In early 2020, at the start of the COVID-19 pandemic, Wyllie joined the Yale IMPACT Covid responses where they encountered a collapse of the supply chain for nasopharyngeal swabs, as well as hesitancy by both patients and healthcare staff to perform swabbing. This prompted her to advocate the validation of saliva testing for SARS-CoV-2. Wyllie wanted to develop a saliva test for SARS-CoV-2 but was hampered by a lack of funding.

By April 2020, Wyllie and her colleagues had demonstrated that saliva could be a sensitive and reliable sample for SARS-CoV-2 detection. Wyllie and her team compared side-by-side samples of "gold standard" nasopharyngeal swabs and saliva samples. They discovered that saliva samples could be just as reliable. They also found asymptomatic individuals were testing positive in saliva samples several days before the nasopharyngeal swabs would be positive; however, Wyllie wanted to further develop saliva as a sample type to enable frequent, repeat testing and to drive down testing costs to make testing more accessible. During the spring of 2020, Wyllie and others in Nathan Grubaugh's lab developed a test called SalivaDirect, described as simpler, cheaper, and less invasive than nasopharyngeal testing. The SalivaDirect test collects saliva in a tube without requiring a swab and thus does not require collection by healthcare workers. It also does not involve RNA extraction, allowing direct PCR testing of samples, and cutting the time required to process samples as well as the expense of testing. Removing the RNA extraction from the process also allows a wider range of laboratories to engage in saliva testing than nasopharyngeal testing.

In April 2020, Wyllie, as lead author, submitted a paper to The New England Journal of Medicine describing the team's research; it was published in August 2020.

This work sparked interest from the NBA which was keen to pursue saliva-testing as a means to run a season more safely. Funding from the NBA supported the development, validation, and optimization of SalivaDirect while providing a test population to validate the test for use in asymptomatic people. The SalivaDirect test received FDA emergency use authorization in August 2020, allowing for its nationwide rollout. Through the Fast Grant, part of the Emergent Ventures scheme set up by economist Tyler Cowen, she was able to raise an additional $500,000 to support the further development of the test and to support local testing efforts. For her efforts, Wyllie was dubbed the "Spit Queen" in an interview on NPR.

In August 2021, Wyllie wrote to New Zealand prime minister Jacinda Ardern to express her concerns over the slow rollout of saliva testing in New Zealand, when other countries had been saliva-testing widely for over a year. She was also critical of the method used to validate the saliva test conducted by Asia Pacific Healthcare Group (APHG) in New Zealand, saying that APHG was using methods that were not widely used overseas. In September 2021, Wyllie said in an interview on Radio New Zealand that the New Zealand government had been "badly advised" with respect to saliva testing. In response, Anoop Singh, the chief executive of APHG, questioned Wyllie's qualifications and the relevance of her research, and claimed that saliva samples could be tested in the same way as nasopharyngeal swabs (i.e. with RNA extraction). Singh was reported as saying, "Sorry who is Anne Wyllie? Who is Anne Wyllie? She's a research scientist sitting in the US on some university campus. How is she qualified?" Singh's comments led to a social media backlash, including the creation of Wyllie's English Wikipedia page.
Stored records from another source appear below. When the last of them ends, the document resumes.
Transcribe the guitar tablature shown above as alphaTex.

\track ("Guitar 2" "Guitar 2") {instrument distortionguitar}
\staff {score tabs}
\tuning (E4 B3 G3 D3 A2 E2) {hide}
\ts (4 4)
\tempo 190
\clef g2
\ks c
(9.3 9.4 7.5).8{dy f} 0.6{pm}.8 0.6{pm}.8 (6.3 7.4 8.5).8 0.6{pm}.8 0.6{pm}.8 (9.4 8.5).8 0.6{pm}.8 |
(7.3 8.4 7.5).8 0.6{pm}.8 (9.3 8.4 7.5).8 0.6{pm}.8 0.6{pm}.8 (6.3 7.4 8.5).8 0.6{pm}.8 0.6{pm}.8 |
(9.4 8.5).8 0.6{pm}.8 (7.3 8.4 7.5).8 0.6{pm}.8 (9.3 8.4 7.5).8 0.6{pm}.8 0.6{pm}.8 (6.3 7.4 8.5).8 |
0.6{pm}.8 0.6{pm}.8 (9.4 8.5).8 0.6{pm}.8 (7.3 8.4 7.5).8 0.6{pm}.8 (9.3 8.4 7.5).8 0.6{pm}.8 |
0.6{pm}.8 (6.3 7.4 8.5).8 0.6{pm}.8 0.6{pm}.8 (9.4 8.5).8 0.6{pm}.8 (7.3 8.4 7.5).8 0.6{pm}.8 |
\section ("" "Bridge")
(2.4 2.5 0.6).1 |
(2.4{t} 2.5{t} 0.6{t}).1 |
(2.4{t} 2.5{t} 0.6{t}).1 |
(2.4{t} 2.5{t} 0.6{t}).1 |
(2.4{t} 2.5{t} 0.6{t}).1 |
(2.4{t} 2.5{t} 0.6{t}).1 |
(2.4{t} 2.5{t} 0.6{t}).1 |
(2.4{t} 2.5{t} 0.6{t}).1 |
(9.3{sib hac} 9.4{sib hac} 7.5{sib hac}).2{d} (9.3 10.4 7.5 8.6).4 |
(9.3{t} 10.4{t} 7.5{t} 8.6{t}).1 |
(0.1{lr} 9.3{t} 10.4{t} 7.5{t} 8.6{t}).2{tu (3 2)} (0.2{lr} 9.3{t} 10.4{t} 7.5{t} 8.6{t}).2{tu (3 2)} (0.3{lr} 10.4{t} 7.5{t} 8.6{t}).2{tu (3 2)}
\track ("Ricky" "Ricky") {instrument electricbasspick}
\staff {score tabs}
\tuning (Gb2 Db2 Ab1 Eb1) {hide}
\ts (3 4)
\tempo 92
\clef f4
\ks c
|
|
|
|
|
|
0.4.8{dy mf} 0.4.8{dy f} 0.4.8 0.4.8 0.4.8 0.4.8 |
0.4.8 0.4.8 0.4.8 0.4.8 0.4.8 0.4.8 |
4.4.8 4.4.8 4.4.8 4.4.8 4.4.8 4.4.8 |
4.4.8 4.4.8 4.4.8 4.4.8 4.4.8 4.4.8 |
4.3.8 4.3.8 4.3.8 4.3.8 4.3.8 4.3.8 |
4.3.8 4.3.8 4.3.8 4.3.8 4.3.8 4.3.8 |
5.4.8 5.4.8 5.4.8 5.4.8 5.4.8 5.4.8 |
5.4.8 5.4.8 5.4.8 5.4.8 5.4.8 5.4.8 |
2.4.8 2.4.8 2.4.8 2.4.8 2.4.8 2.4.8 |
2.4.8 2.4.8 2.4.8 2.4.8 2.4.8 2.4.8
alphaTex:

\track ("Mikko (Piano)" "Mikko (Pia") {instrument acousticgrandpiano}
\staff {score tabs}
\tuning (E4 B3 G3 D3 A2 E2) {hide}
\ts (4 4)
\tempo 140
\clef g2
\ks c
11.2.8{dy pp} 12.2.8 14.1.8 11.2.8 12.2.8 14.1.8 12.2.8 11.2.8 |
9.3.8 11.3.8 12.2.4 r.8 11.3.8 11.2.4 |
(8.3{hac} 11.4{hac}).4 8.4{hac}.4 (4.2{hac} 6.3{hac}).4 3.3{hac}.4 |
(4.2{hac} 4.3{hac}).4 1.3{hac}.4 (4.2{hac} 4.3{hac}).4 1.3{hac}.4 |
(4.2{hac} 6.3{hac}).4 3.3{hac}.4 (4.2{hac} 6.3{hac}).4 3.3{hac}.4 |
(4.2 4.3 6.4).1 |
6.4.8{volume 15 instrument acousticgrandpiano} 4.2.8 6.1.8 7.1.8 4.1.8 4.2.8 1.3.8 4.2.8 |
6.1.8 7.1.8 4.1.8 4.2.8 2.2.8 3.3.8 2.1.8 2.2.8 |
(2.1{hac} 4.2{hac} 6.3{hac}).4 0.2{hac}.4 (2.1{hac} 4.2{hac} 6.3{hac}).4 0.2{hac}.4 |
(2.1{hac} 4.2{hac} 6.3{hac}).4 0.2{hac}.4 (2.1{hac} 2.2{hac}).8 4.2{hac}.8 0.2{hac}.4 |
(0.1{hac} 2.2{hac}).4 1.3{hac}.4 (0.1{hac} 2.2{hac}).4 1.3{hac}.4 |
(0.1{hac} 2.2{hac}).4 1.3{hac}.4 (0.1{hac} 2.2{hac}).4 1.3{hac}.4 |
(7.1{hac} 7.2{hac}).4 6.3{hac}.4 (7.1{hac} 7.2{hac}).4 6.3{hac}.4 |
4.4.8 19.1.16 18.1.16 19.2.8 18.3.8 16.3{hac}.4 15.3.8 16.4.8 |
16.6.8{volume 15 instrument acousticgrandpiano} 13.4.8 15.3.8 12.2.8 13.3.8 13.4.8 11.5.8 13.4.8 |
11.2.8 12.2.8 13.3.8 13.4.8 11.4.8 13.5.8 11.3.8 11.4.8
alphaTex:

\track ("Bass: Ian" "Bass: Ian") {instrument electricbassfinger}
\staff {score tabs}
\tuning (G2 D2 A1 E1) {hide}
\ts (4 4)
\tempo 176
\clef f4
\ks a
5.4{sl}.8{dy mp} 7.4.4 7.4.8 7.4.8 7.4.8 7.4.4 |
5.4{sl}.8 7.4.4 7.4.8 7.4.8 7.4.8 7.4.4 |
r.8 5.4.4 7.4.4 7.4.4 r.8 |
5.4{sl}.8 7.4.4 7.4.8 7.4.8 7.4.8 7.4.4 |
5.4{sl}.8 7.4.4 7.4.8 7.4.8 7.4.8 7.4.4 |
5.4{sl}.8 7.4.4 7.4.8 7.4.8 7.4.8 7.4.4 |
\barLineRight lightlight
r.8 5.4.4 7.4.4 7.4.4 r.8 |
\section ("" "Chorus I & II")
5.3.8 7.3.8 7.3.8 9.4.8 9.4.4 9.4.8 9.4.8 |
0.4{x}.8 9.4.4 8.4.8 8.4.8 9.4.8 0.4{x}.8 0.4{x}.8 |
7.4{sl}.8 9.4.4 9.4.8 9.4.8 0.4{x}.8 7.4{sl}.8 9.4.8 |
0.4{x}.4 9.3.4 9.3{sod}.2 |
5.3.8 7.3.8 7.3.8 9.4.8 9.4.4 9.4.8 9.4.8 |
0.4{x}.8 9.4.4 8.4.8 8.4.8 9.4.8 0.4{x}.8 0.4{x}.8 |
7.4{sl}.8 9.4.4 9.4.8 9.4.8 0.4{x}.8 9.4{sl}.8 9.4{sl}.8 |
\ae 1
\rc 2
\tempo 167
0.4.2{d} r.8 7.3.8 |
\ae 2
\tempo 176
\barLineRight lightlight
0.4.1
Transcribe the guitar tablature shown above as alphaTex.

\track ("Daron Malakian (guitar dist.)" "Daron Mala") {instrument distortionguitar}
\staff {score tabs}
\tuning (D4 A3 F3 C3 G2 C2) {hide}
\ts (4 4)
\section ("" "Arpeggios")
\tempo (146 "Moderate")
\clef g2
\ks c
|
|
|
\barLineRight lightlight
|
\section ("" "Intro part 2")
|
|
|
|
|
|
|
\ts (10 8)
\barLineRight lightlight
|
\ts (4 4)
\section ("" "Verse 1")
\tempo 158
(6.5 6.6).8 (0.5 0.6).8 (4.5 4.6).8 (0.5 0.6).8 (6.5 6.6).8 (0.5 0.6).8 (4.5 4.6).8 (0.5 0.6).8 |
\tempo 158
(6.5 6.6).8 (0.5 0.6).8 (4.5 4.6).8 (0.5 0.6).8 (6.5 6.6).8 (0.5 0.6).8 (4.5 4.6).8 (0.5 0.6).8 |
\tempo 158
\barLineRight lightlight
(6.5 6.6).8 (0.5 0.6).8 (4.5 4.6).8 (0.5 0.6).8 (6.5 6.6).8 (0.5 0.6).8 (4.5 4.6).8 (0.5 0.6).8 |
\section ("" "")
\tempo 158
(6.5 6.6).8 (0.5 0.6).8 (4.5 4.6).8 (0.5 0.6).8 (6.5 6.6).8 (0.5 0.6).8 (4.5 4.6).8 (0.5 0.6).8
APHG was contracted by the New Zealand Ministry of Health to deliver saliva testing beginning in May 2021, but the programme did not begin until August. Singh blamed the delay between contracting and roll-out on the Ministry of Health.

Wyllie represented the Yale School of Public Health at the September 2021 Global COVID-⁠19 Summit hosted by president Joe Biden.

== Honours and awards ==
Wyllie received a Medal of Excellence from the Northcote College Board of Trustees in 2020. She also received the COVID-19 Research Award from the Yale School of Public Health in 2021.